Il devait initialement porter entre 40.000 et 50.000 publications françaises, mais finalement ne serait pas assez juteux. Ce revirement, Hachette ne l’appelle visiblement pas de ses vœux. « Nous allons observer si Google s’est remis à scanner nos livres sans autorisation. Et nous tirerons les conséquences qui s’imposent », confie ainsi Arnaud Nourry au cours d’un entretien accordé à la rédaction des Échos.

 

Le PDG s’inquiète donc de savoir si l’un des engagements pris par Google en 2010, celui de ne plus numériser de livres sans, au préalable, avoir l’approbation de l’éditeur concerné, sera toujours respecté.

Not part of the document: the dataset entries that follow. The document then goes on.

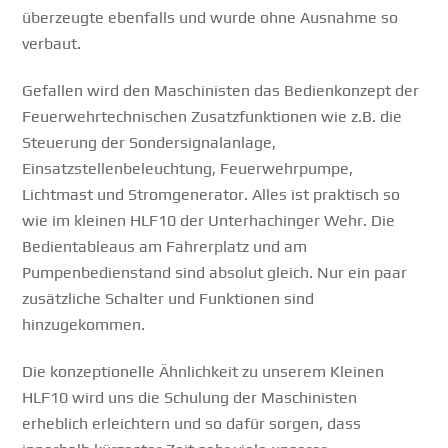
überzeugte ebenfalls und wurde ohne Ausnahme so
verbaut.
Gefallen wird den Maschinisten das Bedienkonzept der
Feuerwehrtechnischen Zusatzfunktionen wie z.B. die
Steuerung der Sondersignalanlage,
Einsatzstellenbeleuchtung, Feuerwehrpumpe,
Lichtmast und Stromgenerator. Alles ist praktisch so
wie im kleinen HLF10 der Unterhachinger Wehr. Die
Bedientableaus am Fahrerplatz und am
Pumpenbedienstand sind absolut gleich. Nur ein paar
zusätzliche Schalter und Funktionen sind
hinzugekommen.
Die konzeptionelle Ähnlichkeit zu unserem Kleinen
HLF10 wird uns die Schulung der Maschinisten
erheblich erleichtern und so dafür sorgen, dass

Depuis 2004 le géant du web avait mis en ligne des titres protégés sans rétribuer leurs ayants droit, ce qui avait provoqué courant 2006 une procédure de la part du Syndicat national de l’édition (SNE).

 

Du côté de chez Google, on explique cette décision en arguant que Hachette imposait des critères de qualité, alors que la matière première à disposition, des vieux livres, était parfois en piteux état. « Finalement, seule une petite proportion pouvait être mise en ligne et monétisée ». Le ton se veut toutefois pacifique, Hachette devrait rester « un partenaire important et très actif sur Google Play ».

 

L’accord n’avait pas que des défenseurs en 2010. Le Syndicat de la librairie française appelait à la vigilance voire à se recentrer sur la chaîne du livre, suggérant notamment d’autres solutions, comme la réimpression à la demande de ces œuvres par les librairies. Avaient également émis des réserves l’Union des écrivains, la Société des gens de lettres et le ministre de la Culture Frédéric Mitterrand.